Kyoto and Nara didn’t bring me to tears, as a friend joked, but there were about a dozen times in my few days there where I had to stop and say ‘wow’. I made friends in my hostel and had a good time – a German there even offered to let me stay at his apartment a few days when I get there. I don’t have any good stories to tell though since I mostly just walked around on my own. Well, there was the time I was confused why a fried chicken stand wouldn’t take my money despite my very persistent efforts… it turns out that I didn’t notice that the long line had been set up on the opposite side of the sidewalk. That snack (210 yen) was worth the embarrassment though.
Daigo-ji is the place I recommend the most because it is just so beautiful – the garden, the pagoda, and the treasure room of the museum all stopped me dead in my tracks.
I also recommend the Fushimi Inari shrine – go and enjoy the abundance of torii gates. Yes, you will run into someone who stopped in the middle of the path because they had to take a picture of a particular gate – gates which for the most part, while eye-catching, are exactly the same. Climb Mount Inari if possible to see the natural beauty of the shrine’s grounds and to enjoy the torii in less hectic surroundings. You can also see all of Kyoto from an overlook halfway up.

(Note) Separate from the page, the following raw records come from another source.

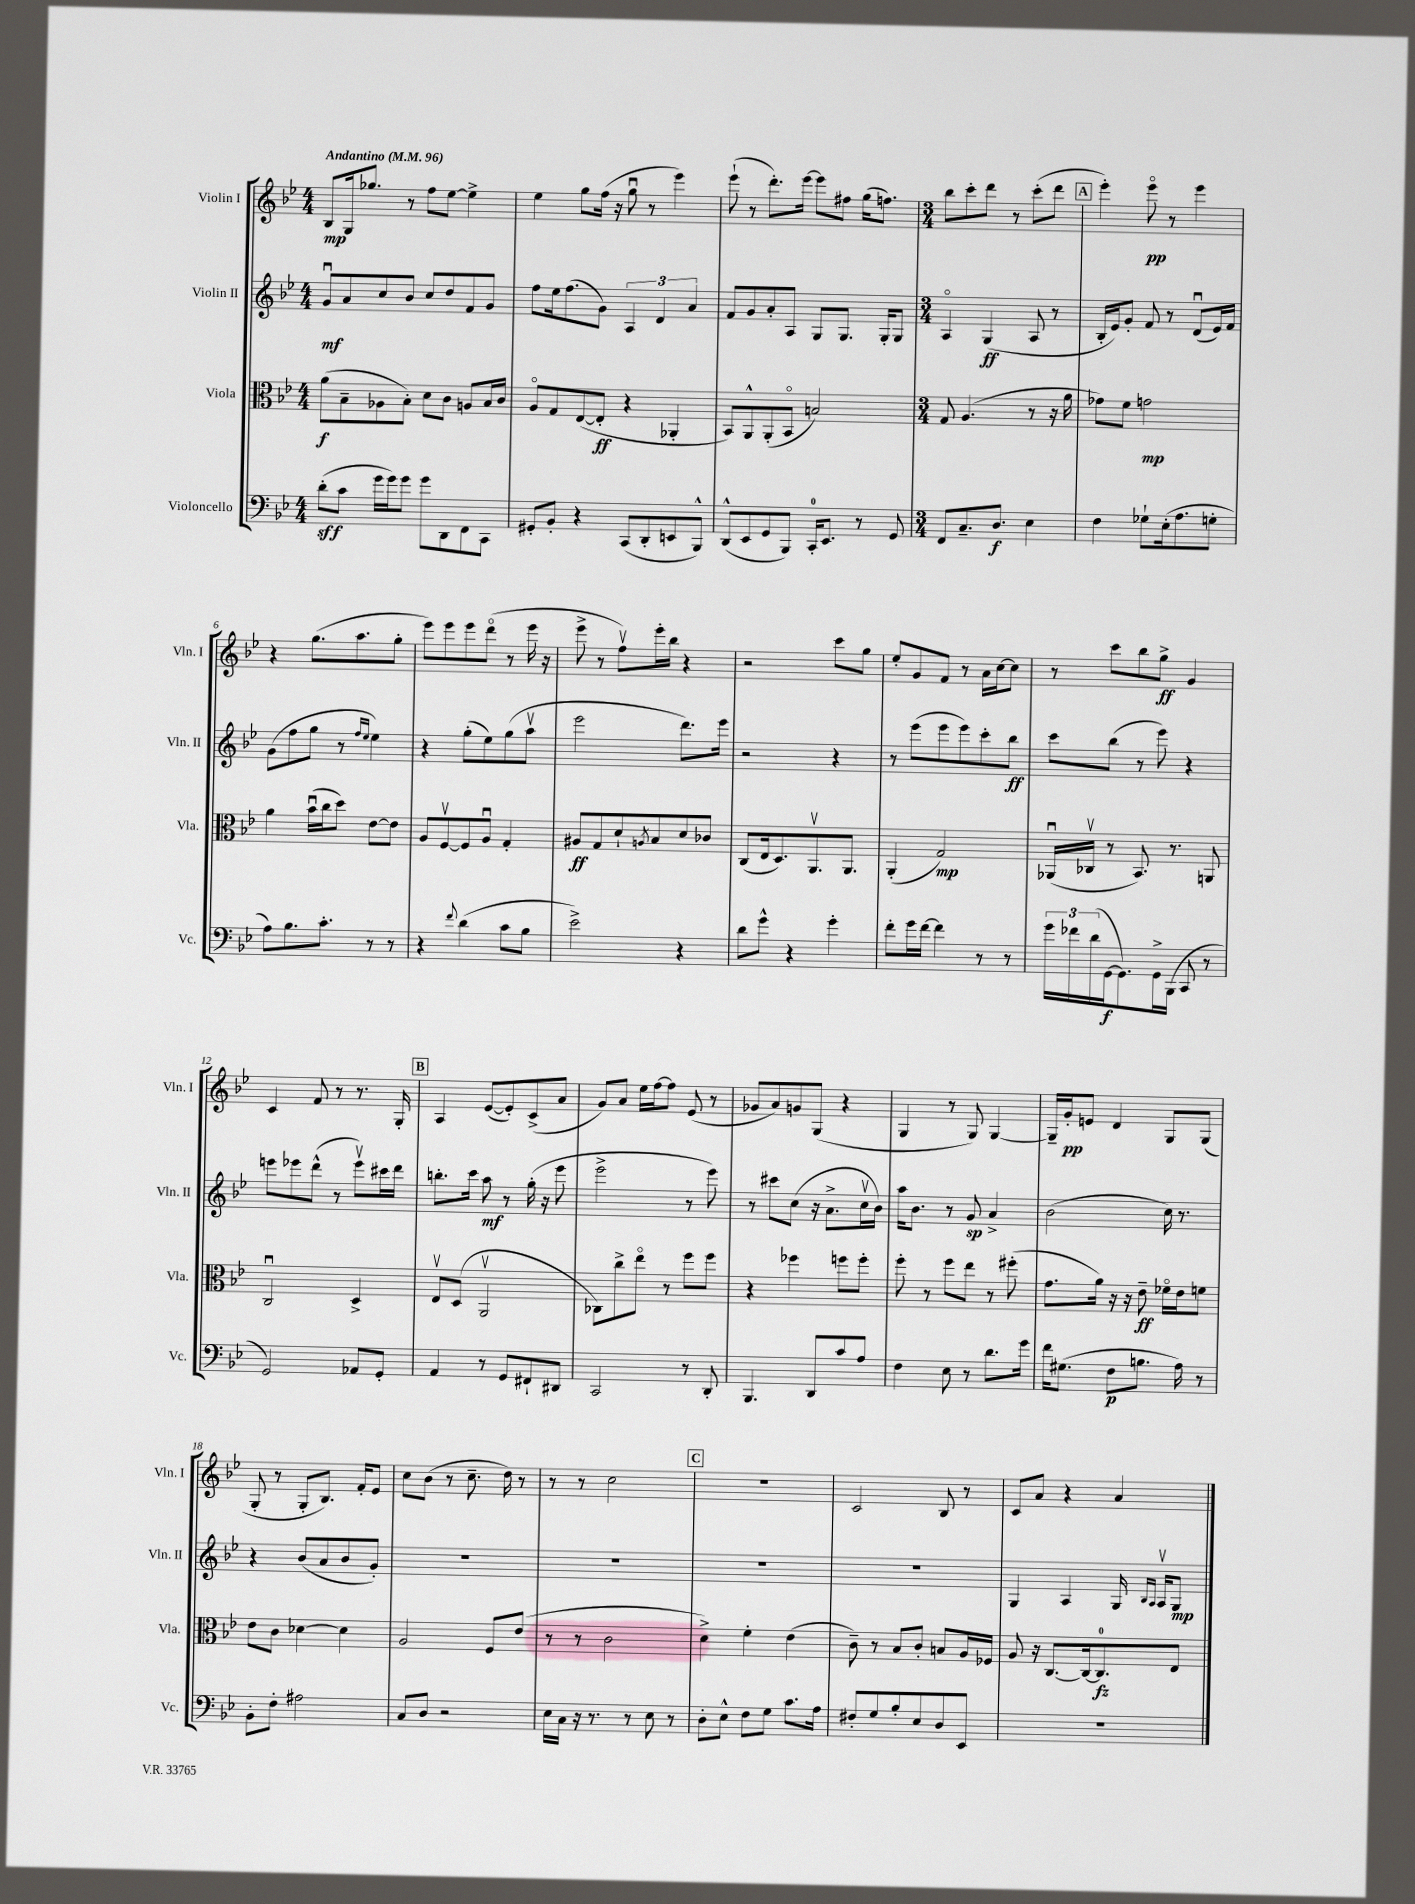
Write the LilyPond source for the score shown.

<<
\new StaffGroup <<
\new Staff = "s0" \with { instrumentName = "Violin I" shortInstrumentName = "Vln. I" } {
    \clef treble \key bes \major \numericTimeSignature \time 4/4 \tempo "Andantino" 4 = 96
    bes8\mp g16 ges''8. r8 f''8 ees''8~ ees''4-> |
    ees''4 g''8 f''16( r16 g''8\downbow r8 ees'''4) |
    ees'''8-!( r8 d'''8.-.) ees'''16~ ees'''8 fis''8 g''16( f''8.) |
    \numericTimeSignature \time 3/4 bes''8 c'''8-. d'''8 r8 c'''8-.( d'''8 |
    \mark \markup { \box "A" } ees'''4-.) ees'''8\flageolet\pp r8 ees'''4 |
    r4 g''8.( a''8. g''8-. |
    ees'''8) ees'''8 ees'''8 d'''8\flageolet( r8 ees'''16 r16 |
    ees'''8-> r8 f''8\upbow) ees'''16-. bes''16 r4 |
    r2 c'''8 g''8 |
    ees''8-. g'8 f'8 r8 a'16 c''16~ c''8 |
    r8 c'''8 bes''8 g''8->\ff g'4 |
    c'4 f'8 r8 r8. g16-. |
    \mark \markup { \box "B" } a4 ees'8~( ees'8-.) c'8->( a'8 |
    g'8) a'8 ees''16 f''16~ f''8 ees'8( r8 |
    ges'8 a'8) g'8 g8( r4 |
    g4 r8 g8) g4~ |
    g16-- g'16-.\pp e'8 d'4 g8 g8( |
    g8-. r8 g8-. bes8.) f'16-. ees'8 |
    c''8 bes'8( r8 c''8.-- d''16) r8 |
    r8 r8 c''2 |
    \mark \markup { \box "C" } R2. |
    c'2 bes8 r8 |
    c'8 a'8 r4 a'4 \bar "|." |
}
\new Staff = "s1" \with { instrumentName = "Violin II" shortInstrumentName = "Vln. II" } {
    \clef treble \key bes \major \numericTimeSignature \time 4/4
    g'8\downbow\mf a'8 c''8 bes'8 c''8 d''8 f'8 g'8 |
    f''8 ees''16 f''8.( g'8) \tuplet 3/2 { a4 d'4 a'4 } |
    f'8 g'8 a'8-. a8 g8 g8. g16-. g8 |
    \numericTimeSignature \time 3/4 a4\flageolet g4\ff( a8 r8 |
    \mark \markup { \box "A" } bes16-. ees'16) g'8-. f'8 r8 d'8\downbow( ees'16) f'16 |
    g'8( f''8 g''8 r8 \grace { f''16 ees''16 } ees''4) |
    r4 g''8-.( ees''8) g''8( a''8\upbow |
    ees'''2 d'''8.) ees'''16 |
    r2 r4 |
    r8 ees'''8( ees'''8 ees'''8) c'''8-. bes''8\ff |
    c'''8 bes''8( r8 ees'''8) r4 |
    e'''8 ees'''8 d'''8-^( r8 ees'''8\upbow) cis'''16 d'''16 |
    \mark \markup { \box "B" } b''8.-. c'''16 a''8\mf r8 g''16-.( r16 ees'''8 |
    ees'''2-> r8 ees'''8) |
    r8 cis'''8 c''8( r16 a'8.-> c''16\upbow bes'16) |
    a''16 bes'8. r8 g'8\sp a'4-> |
    bes'2( c''16) r8. |
    r4 bes'8( a'8 bes'8 g'8-.) |
    R2. |
    R2. |
    \mark \markup { \box "C" } R2. |
    R2. |
    g4 a4 g16 \grace { bes16 a16 } a16\upbow g8\mp \bar "|." |
}
\new Staff = "s2" \with { instrumentName = "Viola" shortInstrumentName = "Vla." } {
    \clef alto \key bes \major \numericTimeSignature \time 4/4
    a'8\f( bes8-- aes8 bes8-.) d'8 c'8 a8 bes16 c'16 |
    a8\flageolet g8 ees8~( ees8-.\ff r4 aes,4-. |
    bes,8) a,8-^ a,8-.( bes,8\flageolet b2) |
    \numericTimeSignature \time 3/4 g8 a4.( r8 r16 a'16 |
    \mark \markup { \box "A" } ges'8) f'8 g'2\mp |
    a'4 bes'16\downbow( c''16 d''8) ees'8~ ees'8 |
    a8 f8~\upbow f8 a8\downbow g4-. |
    ais8\ff g8 d'8-! \acciaccatura { a8 } bes8 d'8 ces'8 |
    c8( ees16 d8.) a,8.\upbow a,8. |
    a,4-.( g2\mp) |
    aes,16\downbow( ces16\upbow r8 bes,8.) r8. a,8 |
    c2\downbow d4-> |
    \mark \markup { \box "B" } ees8\upbow d8( a,2\upbow |
    ces8) c''8-> ees''8\flageolet r8 f''8 f''8 |
    r4 fes''4 f''8 f''8-. |
    f''8-. r8 f''8 ees''8 r8 fis''8-.( |
    g'8. a'16) r16 r16 ees'8--\ff fes'16\flageolet ees'16 f'8 |
    ees'8 c'8 des'4~ des'4 |
    a2 f8 ees'8( |
    r8 r8 c'2 |
    \mark \markup { \box "C" } d'4->) f'4-. ees'4( |
    c'8--) r8 bes8 c'8-. b8 a16 fes16 |
    a8 r16 c8.~ c16~ c8.-0\fz ees8 \bar "|." |
}
\new Staff = "s3" \with { instrumentName = "Violoncello" shortInstrumentName = "Vc." } {
    \clef bass \key bes \major \numericTimeSignature \time 4/4
    d'8-.\sff( c'8 g'16 g'16) g'8 g'8 d,8 f,8 c,8 |
    gis,8-. bes,8-. r4 c,8( d,8-. e,8 bes,,8-^) |
    d,8-^( ees,8 g,8 bes,,8) c,16-0-. ees,8. r8 g,8 |
    \numericTimeSignature \time 3/4 f,8 c8.-- d8.\f ees4 |
    \mark \markup { \box "A" } f4 ges8-! ees16-.( a8. g8-. |
    a8) bes8. c'8.-. r8 r8 |
    r4 \appoggiatura { f'8 } d'4( c'8 bes8 |
    ees'2->) r4 |
    d'8 g'8-^ r4 g'4-. |
    f'8-. g'16 f'16~ f'4 r8 r8 |
    \tuplet 3/2 { g'16 fes'16 d'16( } g,16~\f g,8.) g,16-> bes,,16( c,8 r8 |
    g,2) aes,8 g,8-. |
    \mark \markup { \box "B" } a,4 r8 g,8 fis,8-! dis,8 |
    c,2 r8 d,8-. |
    bes,,4. d,8 c'8 a8 |
    f4 ees8 r8 d'8. g'16 |
    f'16 gis8.( f8\p b8. a16) r8 |
    bes,8-. f8-. ais2 |
    c8 d8 r2 |
    ees16 c16 r16 r8. r8 ees8 r8 |
    \mark \markup { \box "C" } d8-. ees8-^ f8 g8 c'8. a16 |
    fis8-. g8 bes8-. ees8 d8 ees,8 |
    R2. \bar "|." |
}
>>
>>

In Nara, going to see Todai-ji, with its huge wooden Buddha, and checking out Kasuga Tanisha, famous for its lanterns, will not disappoint you. As for the deer, you will disappoint them because they’ve come to expect everyone to carrying the 150 yen biscuits conveniently sold all around Nara Park.
The one-day bus pass (500 yen) is really worth it. For just a few yen more than two trips, you get access to a well marked bus system that even has a few loops around some of the attractions. It was ridiculous when I took a train and had to walk a fair deal when I could have just taken a bus to the front door. You could always do what I did though – take a train, walk thirty minutes in the wrong direction in Arashiyama (western Kyoto), and then wonder why the guidebooks loved a regular-looking neighborhood so much.